Latrán No. 42
Description of the Building:
Three story building on a narrow plot of trapezoid-shaped land on a slope under the castle rock. There is a two story courtyard building beyond the narrow transversally situated courtyard.
The brisolit facade is from the first third of the twentieth century, by its lisene framing, ribbon-shaped decoration around the windows and sill filling reminiscent of nineteenth century Classicism. The front has three axes. The entrance is on the left of the ground floor and there is a stairway leading into the shop on the right. The ridge of the double-pitched roof covered with eternit is parallel with the street. The roof above the courtyard and the courtyard building is flat and used to serve as a terrace.
The only cellar is on the right side near the street, only partially embedded in the terrain. It has stone walls and barrel vaulting finished with bricks. The left side of the ground floor contains a barrel vaulted entrance corridor with several aligning steps and entrances to the cellar and courtyard continuing as stairs with a broken central line leading to the second story. The commercial space (shop) with a vaulted carrel along the entire right wall has a plain ceiling with a richly decorated Baroque mirror on the ceiling. Beyond the shop, there is a barrel vaulted room with an asymmetrical floor plan, originally perhaps a black kitchen.

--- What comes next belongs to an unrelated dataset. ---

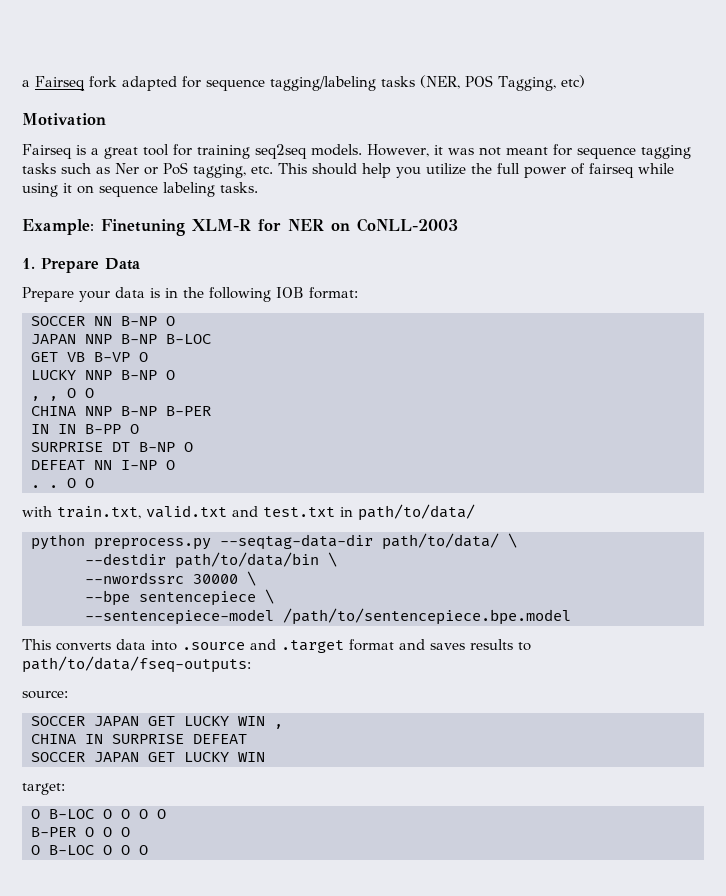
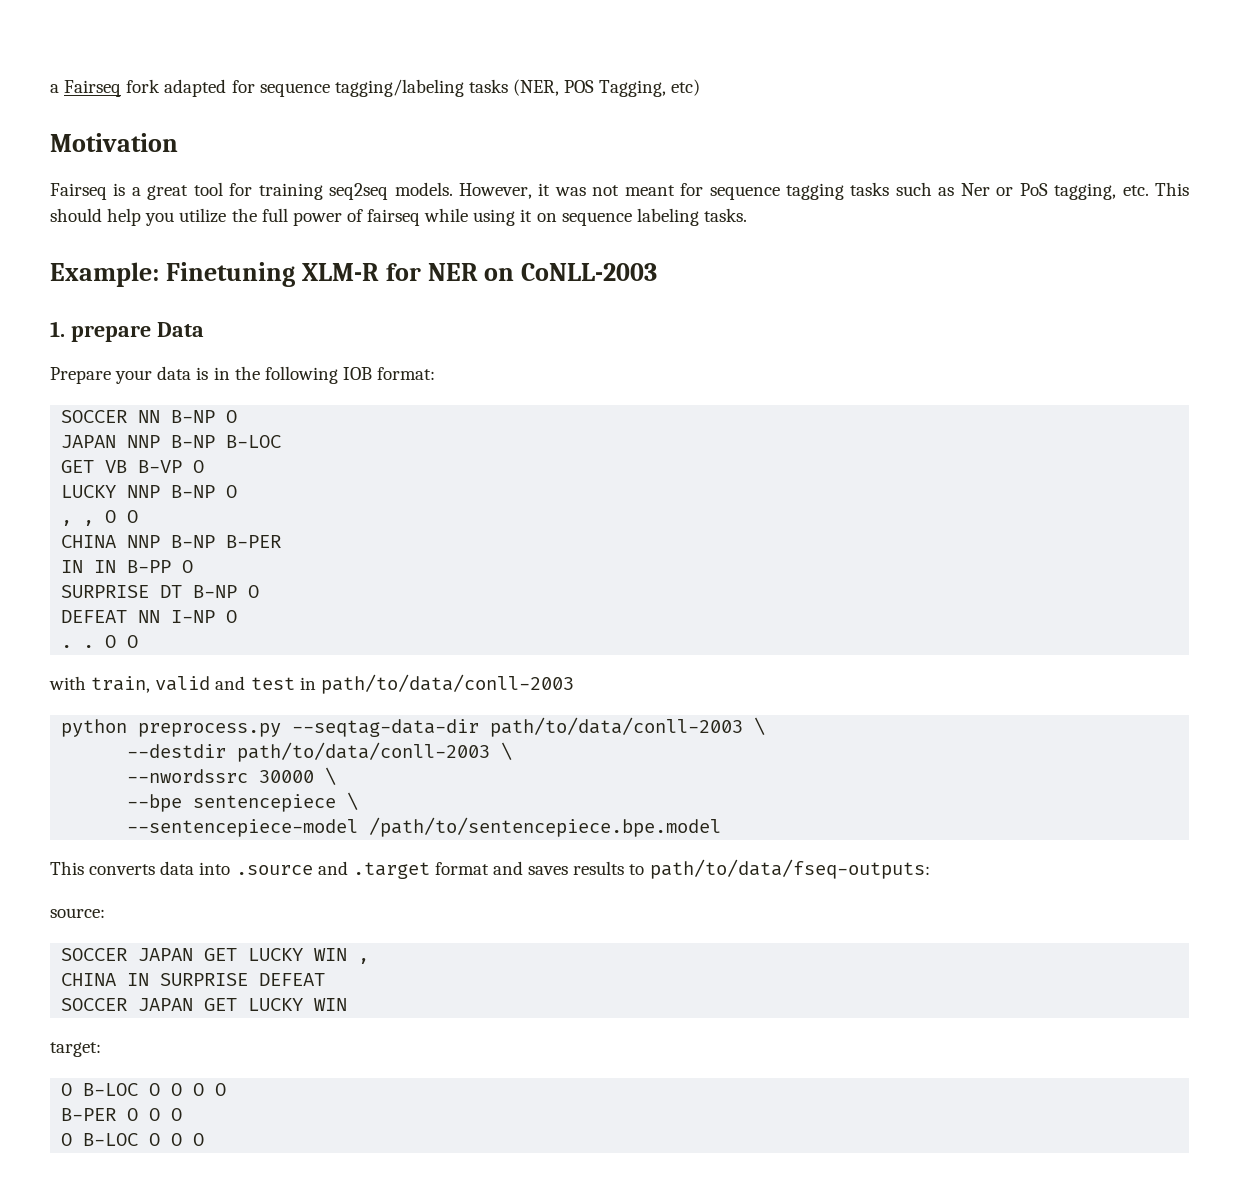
[41,258,99,273] Prepare -> [70,325,151,342] prepare
[57,504,475,521] train.txt, valid.txt and test.txt in path/to/data/ -> [91,674,574,694] train, valid and test in path/to/data/conll-2003
[382,533,499,550] path/to/data/ -> [490,717,744,737] path/to/data/conll-2003
[175,552,319,569] path/to/data/bin -> [237,742,491,762] path/to/data/conll-2003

The main living quarters on the second story near the street have a plain ceiling, there is the same carrel on the wall but it is deeper and has an asymmetrical segmental funicular arch. The second, smaller part of the house near the courtyard has a beam ceiling with plaster between the beams. On the right side beyond a vaulted entrance, there is a former black kitchen with a plain ceiling.
The interior layout of the third story is identical, with plain ceilings and no remarkable features. Only the former black kitchen is in a small separate room and has a rising barrel vault. Collar beam truss has a standing wooden saddle. The gables are made of bricks.
The courtyard building has barrel vaults on the ground floor. The ceiling of the second story is connected with roofing of the courtyard and was added during 1970s.
Architectural and Historical Development:
The oldest Gothic building probably consisted of a two-part core with cellars near the street, adjacent to the neighbor to the north and separated from the neighbor to the south by the passage leading into the courtyard. Because of the only partially embedded cellar, it is safe to assume that at the beginning, the only entry was directly from the street. Late Gothic or Renaissance reconstruction certainly made use of the entire length of the plot on the side of the street. Taking into account the asymmetrical carrel in the northern wall of the ground floor room, it would be unwise to rule out the possibility that part of the ground floor stood on cantilevers above the street. This arrangement vanished after Baroque or Classicist modifications and maybe the entire front wall of the house was replaced. At that time, the ceilings were modified (certainly above the ground floor) and probably also the passage, black kitchens and the courtyard wing. Around 1920, the Classicist facade was finished.
Significant Architectural Features:
- Baroque ceiling mirror in the ground floor commercial space
- beams in the second story ceiling
- Renaissance carrels in walls on the first and second stories
- Black kitchens with vaults
- Story surfaces (Baroque tiles in the entrance corridor, plank
story in the main rooms on the second and third stories) and wall
and cellar vault surfaces
History of the House Residents:
A manufacturer of wooden pipes named Honza Trubač owned the house in the beginning of the sixteenth century. Spur maker Kryštof Šporar lived here during the 1520s and died in 1521. His wife then sold the house in 1528 to another spur maker Toman Šporar who died in 1541. The heirs sold the house in 1545 to locksmith Jakub who died in 1546 and his wife Markéta then sold the house around 1550 to Rosenberg courtier Jan Jeřábek of Frankenleben. Jan Jeřábek sold it in 1574 to tailor Hynek Houska who died around 1600. Rope.maker Konrád Melperger owned the house during the first half of the seventeenth century. The next owner was in 1652 with shoemaker Kryštof Hőltzl. Court carpenter Lorenc Khueműller or Khienmiller lived here since 1661. Another purveyor to the court, butcher Jiří Stifter, lived here after him. During the eighteenth century, the house is owned by soap boiler Pavel Schwarz, two generations of the Schlőbl shoemaking family, lace-maker Haas and furrier Matyáš Schmutz. The Schmutz family owned the house approximately until 1850.
Stories And Other Interesting
Medieval burgher house with preserved spatial arrangement. Historically valuable details were predominantly destroyed by the insensitive reconstruction of the 1920s and 1970s.
Atelier. Apartments on the second and third story.
Photographs of the exterior before the 1920s reconstruction are in possession of the owner of the house.